Fists balled, she stumbled over to Aaron and began to punch him, swinging wildly and striking him in the face, head, and shoulders. “He gave us everything! Everything we ever had! He made you what you are, you worthless son of a bitch—you’re nothing without him!” Again and again, she pummeled him, sobbing all the while. “You’re nothing without Lamar!”
He’s free without him. Brandon grabbed her roughly by the arm and spun her around to face him. Before she could open her mouth to gasp in shock—or summon another of those devastating psionic bolts to use against him—he punched her in the face with all of his might, feeling her nose crunch at the impact of his knuckles, her front teeth jarring loose from the force.
Julianne crumpled in a heap, out cold from the blow. Brandon looked down at her, his heart seized with a mixture of pity and disgust. Then he turned, holding out his hand to Aaron.
Can you walk? he asked.
Aaron blinked dazedly at him, then nodded. Hooking his hand against Brandon’s, he let the younger man pull him to his feet. “I…I think so.”
Good, Brandon said. I say we get the hell out of here.

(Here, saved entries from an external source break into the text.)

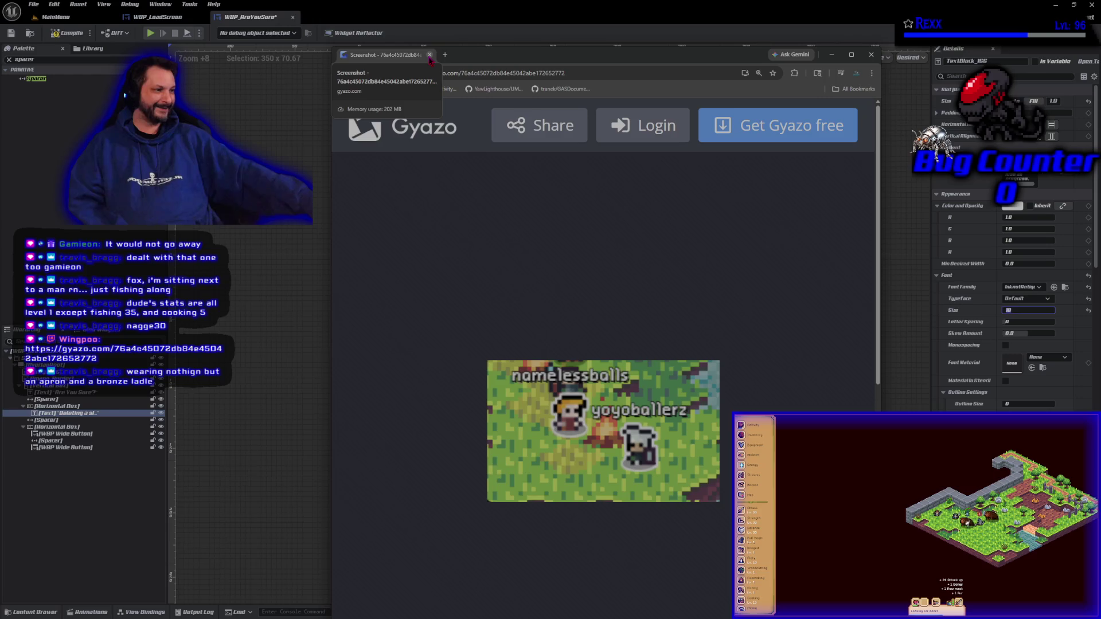
- Close the browser window showing the Gyazo screenshot
{"action": "left_click", "coordinate": [429, 54]}
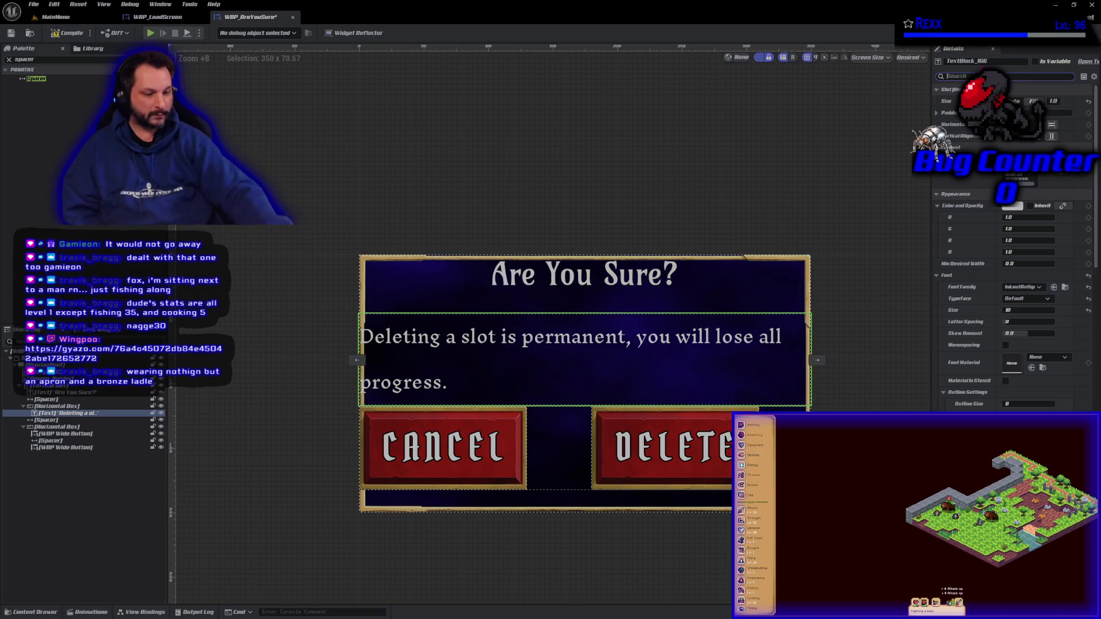
- Try warning-text line heights of 0.8 and 0.5, settle on 0.65, and compile
{"action": "type", "text": "line"}
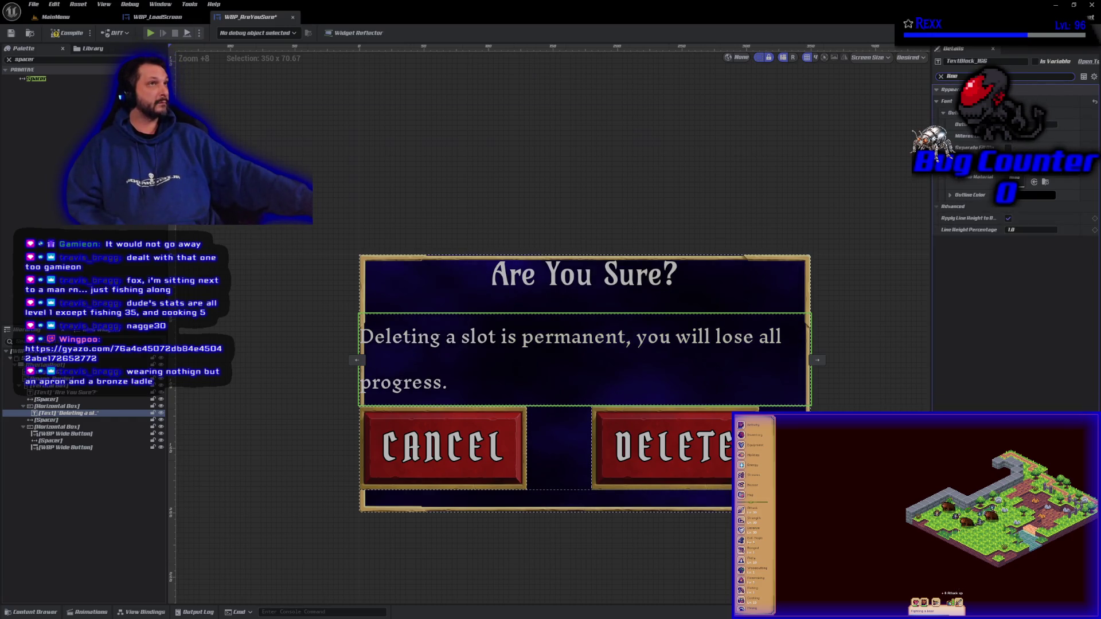
{"action": "left_click", "coordinate": [1031, 229]}
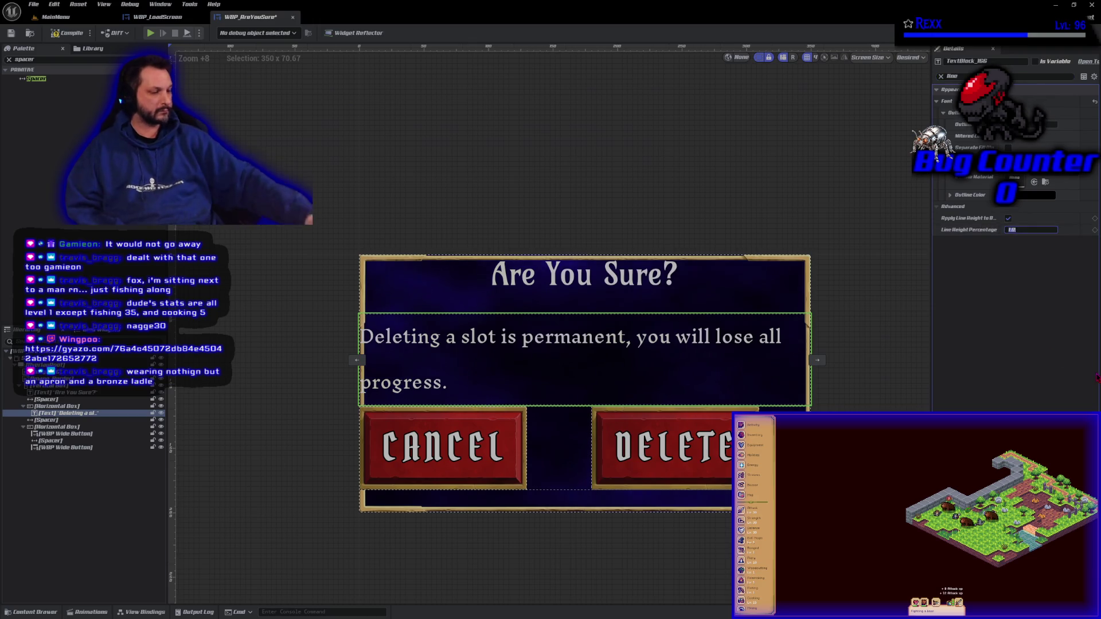
{"action": "type", "text": "0.8"}
{"action": "key", "text": "Return"}
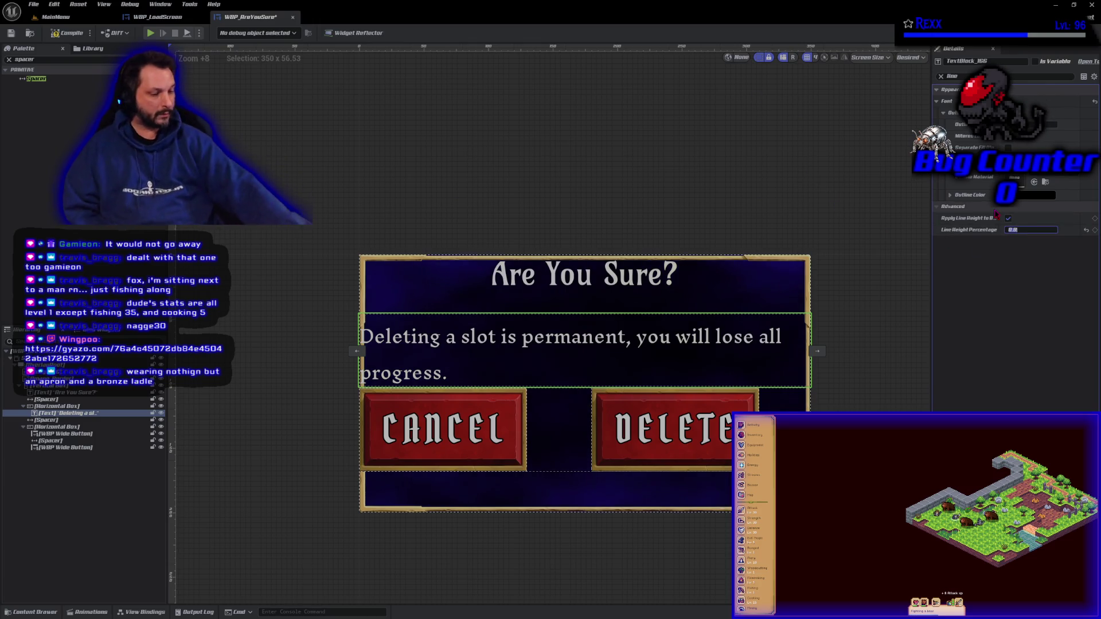
{"action": "type", "text": "0.5"}
{"action": "key", "text": "Return"}
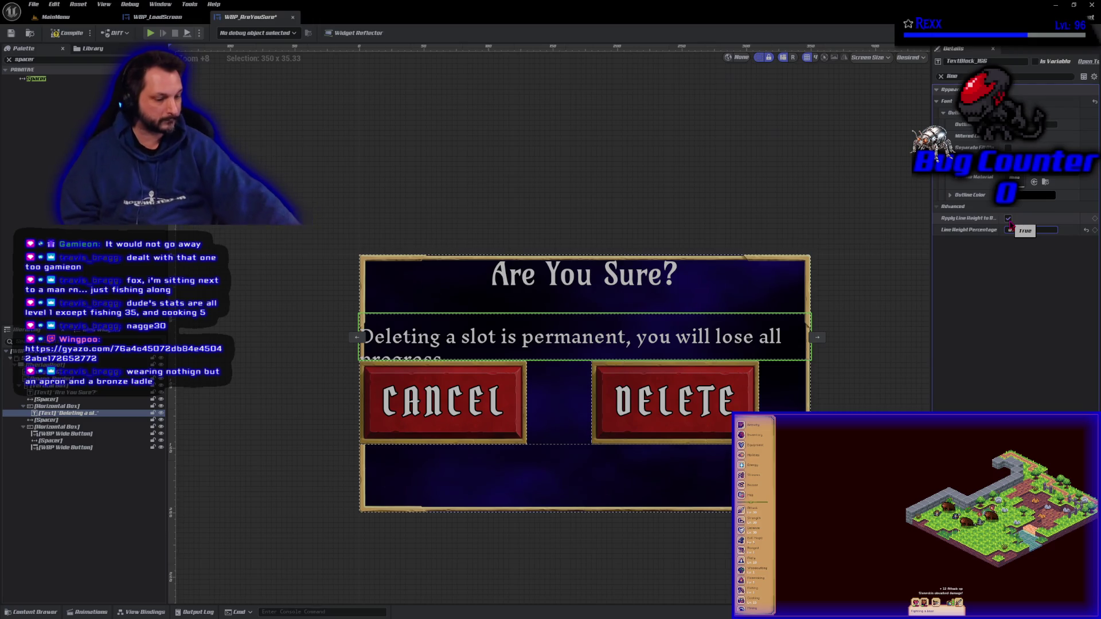
{"action": "left_click", "coordinate": [1009, 219]}
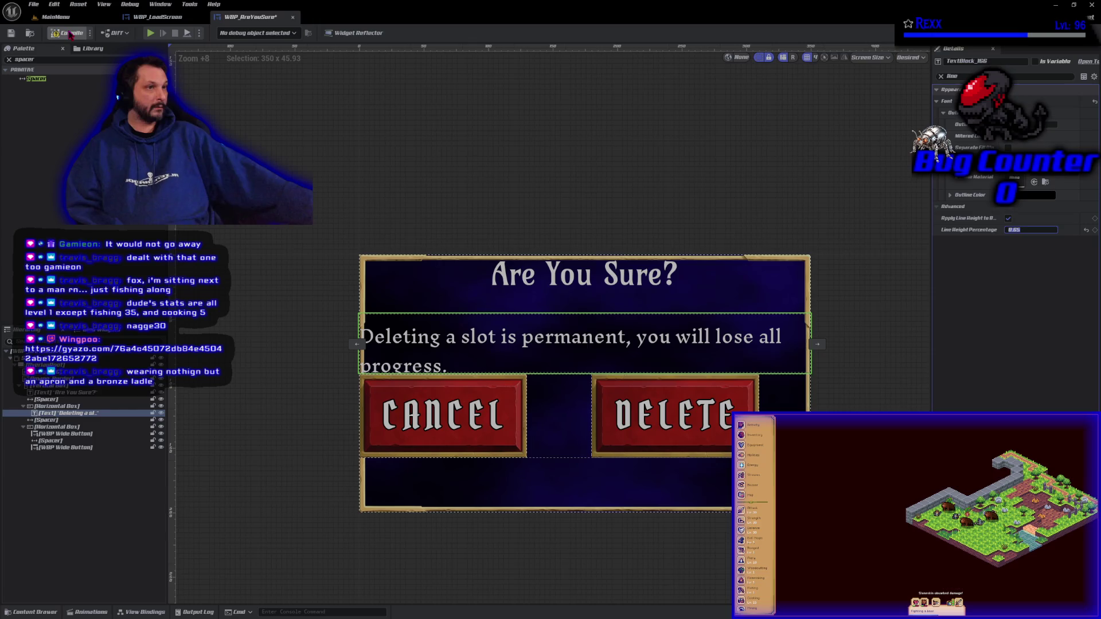
{"action": "left_click", "coordinate": [70, 34]}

Aaron managed a feeble smile. “Sounds good.”
* * *
They leaned heavily against each other like the blind—or in this case, the deaf-mute—leading the lame as they limped toward the doors.
Hang on a minute, Aaron said, and when he paused, Brandon glanced up at him. “I need to check on something first,” he said aloud—and didn’t need to add that the something was Lamar.
Brandon nodded. Okay.
Aaron walked slowly past his father’s wheelchair, which had tipped onto its side when Lamar had been shot, then knelt next to his father’s body. Reaching down, he tucked his fingertips beneath the shelf of the old chin, feeling for a pulse.
Is he…? Brandon asked, even though the answer seemed pretty obvious, even from a distance. Although his telepathic prowess had been formidable, Lamar hadn’t been a physically well man by anyone’s stretch of the definition. That his already pale skin had turned the color of plumbing putty and the frail expanse of his chest now appeared sunken around a single, blood-soaked depression near the breast pocket of his suit coat boded anything but good.
Yeah. Aaron managed a brief nod, letting his hand slip away from his father’s neck. He remained on his knees for a long moment beside him.
Are you okay? Brandon asked, even though again, the answer seemed pretty obvious.
“I’ve been better,” Aaron said with a ragged laugh. Then he looked up at Brandon with a nearly pleading expression. “He was inside my mind. Everything he’s ever done to me…every part he’s ever hurt or scarred…” He forked his fingers through his hair and uttered a long, shuddering sigh. “I think that’s the closest I ever came to breaking.”
How’d you know where he was to shoot him? Brandon asked.
“I didn’t,” Aaron admitted. “But when you mentioned finding me down here years ago, I recognized you. I remembered your eyes…everything. And I knew he was here somewhere, making me see things, think things…fucking with my head.”
You saw me that night, Brandon said. When I was a kid. You knew I was there. You knew we were alike. But you never said anything. You never told your father about me—or anyone else—even though it could’ve saved you.
Aaron smiled. “Yeah, well, I had to be able to live with myself when it was all said and done. Just like you.” Reaching up, he caught Brandon by the hand again, letting the younger man help him stand. “Come on, kid. Let’s get you home.”